Objetivo do exercício: Extraia da notícia sobre a usina de Zaporizhia, abaixo, todo o trecho que vai desde "A agência nuclear" até "usina funcione normalmente.", sem alterar nenhuma palavra.

Trecho do documento:
..............................
Publicado 29/05/2026 06:41

A usina de Zaporizhia fica novamente sem energia externa, enquanto a Rússia denuncia ataques em Energodar

Archivo - Arquivo - 3 de julho de 2023, Zaporijia, Região de Zaporizhia, Ucrânia: A usina nuclear de Zaporizhia-Enerhodar vista da margem direita do rio Dnieper, perto de Nikopol, com o reservatório de Kakhovka em primeiro plano, que secou desde a destrui
Europa Press/Contacto/Nicolas Cleuet - Arquivo

MADRID 29 maio (EUROPA PRESS) -

A agência nuclear das Nações Unidas confirmou que a usina ucraniana de Zaporizhia, sob controle da Rússia, ficou sem sua única linha de alimentação externa durante uma hora na noite passada “por causas desconhecidas”, que Moscou atribuiu a uma onda de ataques ucranianos contra a cidade de Energodar, onde a usina está localizada.

O diretor-geral da Agência Internacional de Energia Atômica (AIEA), Rafael Grossi, lembrou que, com esse corte, a usina ficou, desde o início da invasão russa em 2022, um total de 16 vezes sem fornecimento através de sua única linha externa de energia, essencial para que a usina funcione normalmente.
..............................
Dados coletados
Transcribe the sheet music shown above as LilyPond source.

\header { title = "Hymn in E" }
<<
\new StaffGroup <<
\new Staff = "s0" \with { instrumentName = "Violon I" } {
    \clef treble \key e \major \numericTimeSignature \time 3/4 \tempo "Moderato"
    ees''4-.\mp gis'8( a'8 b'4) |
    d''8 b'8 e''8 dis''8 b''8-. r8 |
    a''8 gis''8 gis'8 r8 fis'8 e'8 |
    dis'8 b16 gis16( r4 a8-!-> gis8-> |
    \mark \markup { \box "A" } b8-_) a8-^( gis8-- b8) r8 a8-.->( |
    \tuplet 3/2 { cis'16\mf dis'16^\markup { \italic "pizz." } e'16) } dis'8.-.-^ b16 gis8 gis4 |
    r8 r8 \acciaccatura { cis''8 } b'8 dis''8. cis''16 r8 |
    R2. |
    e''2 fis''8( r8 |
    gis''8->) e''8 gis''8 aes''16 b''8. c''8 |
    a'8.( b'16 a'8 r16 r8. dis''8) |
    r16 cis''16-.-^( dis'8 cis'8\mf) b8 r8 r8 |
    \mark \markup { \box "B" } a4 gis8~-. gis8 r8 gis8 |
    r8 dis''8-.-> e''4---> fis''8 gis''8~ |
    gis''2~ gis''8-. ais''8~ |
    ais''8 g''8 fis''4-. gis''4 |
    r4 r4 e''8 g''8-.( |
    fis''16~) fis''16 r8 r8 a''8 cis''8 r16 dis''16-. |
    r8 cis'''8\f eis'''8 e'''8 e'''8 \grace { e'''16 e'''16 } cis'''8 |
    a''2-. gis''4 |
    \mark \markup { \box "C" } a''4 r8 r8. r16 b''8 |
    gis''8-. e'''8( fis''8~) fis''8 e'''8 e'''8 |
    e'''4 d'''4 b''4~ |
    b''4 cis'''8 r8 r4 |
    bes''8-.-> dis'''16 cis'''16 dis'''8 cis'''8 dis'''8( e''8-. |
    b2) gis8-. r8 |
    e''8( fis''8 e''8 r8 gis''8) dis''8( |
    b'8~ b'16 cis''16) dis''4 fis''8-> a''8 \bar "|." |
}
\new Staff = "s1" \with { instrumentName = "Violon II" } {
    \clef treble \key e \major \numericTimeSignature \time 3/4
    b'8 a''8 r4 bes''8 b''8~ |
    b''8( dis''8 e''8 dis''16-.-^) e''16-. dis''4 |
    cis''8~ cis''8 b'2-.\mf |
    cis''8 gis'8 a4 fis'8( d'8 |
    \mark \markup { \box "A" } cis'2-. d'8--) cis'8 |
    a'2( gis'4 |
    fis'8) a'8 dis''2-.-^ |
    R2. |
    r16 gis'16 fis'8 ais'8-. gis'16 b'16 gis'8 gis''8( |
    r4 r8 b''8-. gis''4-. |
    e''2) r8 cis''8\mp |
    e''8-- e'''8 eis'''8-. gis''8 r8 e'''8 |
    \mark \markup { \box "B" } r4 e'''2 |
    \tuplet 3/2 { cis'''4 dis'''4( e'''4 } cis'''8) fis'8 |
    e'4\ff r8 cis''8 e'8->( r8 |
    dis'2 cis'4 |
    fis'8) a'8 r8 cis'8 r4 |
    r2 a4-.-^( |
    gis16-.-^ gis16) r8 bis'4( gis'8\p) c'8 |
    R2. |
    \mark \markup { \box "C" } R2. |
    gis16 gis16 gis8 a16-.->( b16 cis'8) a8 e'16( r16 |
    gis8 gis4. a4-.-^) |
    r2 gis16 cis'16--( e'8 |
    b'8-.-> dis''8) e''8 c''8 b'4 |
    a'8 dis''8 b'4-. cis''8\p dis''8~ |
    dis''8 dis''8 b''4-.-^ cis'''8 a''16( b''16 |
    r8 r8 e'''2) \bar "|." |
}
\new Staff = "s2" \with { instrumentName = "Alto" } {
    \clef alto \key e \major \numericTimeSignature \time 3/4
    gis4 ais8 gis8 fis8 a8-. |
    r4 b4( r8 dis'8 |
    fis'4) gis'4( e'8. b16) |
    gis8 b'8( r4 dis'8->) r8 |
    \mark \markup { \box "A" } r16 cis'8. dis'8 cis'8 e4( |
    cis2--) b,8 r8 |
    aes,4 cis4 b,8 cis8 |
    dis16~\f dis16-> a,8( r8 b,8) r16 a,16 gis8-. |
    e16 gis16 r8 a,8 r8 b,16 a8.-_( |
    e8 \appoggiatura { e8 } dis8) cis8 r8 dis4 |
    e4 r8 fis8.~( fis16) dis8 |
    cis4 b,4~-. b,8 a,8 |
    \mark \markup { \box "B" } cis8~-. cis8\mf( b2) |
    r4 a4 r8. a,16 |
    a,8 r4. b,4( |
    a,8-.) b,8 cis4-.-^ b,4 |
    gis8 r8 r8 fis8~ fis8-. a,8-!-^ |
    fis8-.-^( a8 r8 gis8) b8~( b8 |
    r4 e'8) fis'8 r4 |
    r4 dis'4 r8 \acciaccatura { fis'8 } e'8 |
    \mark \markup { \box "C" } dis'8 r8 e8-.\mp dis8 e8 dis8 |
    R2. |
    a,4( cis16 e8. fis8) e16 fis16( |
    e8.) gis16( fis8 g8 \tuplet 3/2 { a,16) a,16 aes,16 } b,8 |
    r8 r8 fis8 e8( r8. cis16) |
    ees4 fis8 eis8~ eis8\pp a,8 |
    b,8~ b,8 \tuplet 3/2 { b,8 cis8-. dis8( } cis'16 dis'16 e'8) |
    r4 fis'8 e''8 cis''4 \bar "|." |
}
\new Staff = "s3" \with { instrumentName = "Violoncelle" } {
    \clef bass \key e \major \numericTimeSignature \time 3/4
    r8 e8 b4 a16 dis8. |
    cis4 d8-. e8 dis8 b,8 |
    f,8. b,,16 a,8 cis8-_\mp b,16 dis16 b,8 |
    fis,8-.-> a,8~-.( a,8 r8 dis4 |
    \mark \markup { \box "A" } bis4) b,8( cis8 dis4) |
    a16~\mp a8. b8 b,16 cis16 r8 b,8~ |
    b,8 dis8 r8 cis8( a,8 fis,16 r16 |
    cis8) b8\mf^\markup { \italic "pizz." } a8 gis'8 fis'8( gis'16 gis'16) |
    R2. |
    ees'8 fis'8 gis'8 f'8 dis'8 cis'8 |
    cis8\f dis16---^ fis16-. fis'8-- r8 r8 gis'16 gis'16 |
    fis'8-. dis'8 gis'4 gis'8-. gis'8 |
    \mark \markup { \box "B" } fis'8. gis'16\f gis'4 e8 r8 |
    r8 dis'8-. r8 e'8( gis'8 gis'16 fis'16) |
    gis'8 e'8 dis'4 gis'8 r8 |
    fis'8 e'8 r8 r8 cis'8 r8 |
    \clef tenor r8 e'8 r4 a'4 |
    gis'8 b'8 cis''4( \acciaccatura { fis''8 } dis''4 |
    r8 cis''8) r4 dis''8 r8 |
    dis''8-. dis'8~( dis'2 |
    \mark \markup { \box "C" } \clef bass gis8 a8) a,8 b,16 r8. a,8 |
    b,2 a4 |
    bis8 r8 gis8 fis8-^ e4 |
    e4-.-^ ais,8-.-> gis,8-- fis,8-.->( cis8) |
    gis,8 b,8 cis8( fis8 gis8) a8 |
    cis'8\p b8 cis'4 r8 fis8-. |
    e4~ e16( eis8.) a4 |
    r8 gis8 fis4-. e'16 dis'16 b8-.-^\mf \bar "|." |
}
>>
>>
..............................
Resposta:
A agência nuclear das Nações Unidas confirmou que a usina ucraniana de Zaporizhia, sob controle da Rússia, ficou sem sua única linha de alimentação externa durante uma hora na noite passada “por causas desconhecidas”, que Moscou atribuiu a uma onda de ataques ucranianos contra a cidade de Energodar, onde a usina está localizada.

O diretor-geral da Agência Internacional de Energia Atômica (AIEA), Rafael Grossi, lembrou que, com esse corte, a usina ficou, desde o início da invasão russa em 2022, um total de 16 vezes sem fornecimento através de sua única linha externa de energia, essencial para que a usina funcione normalmente.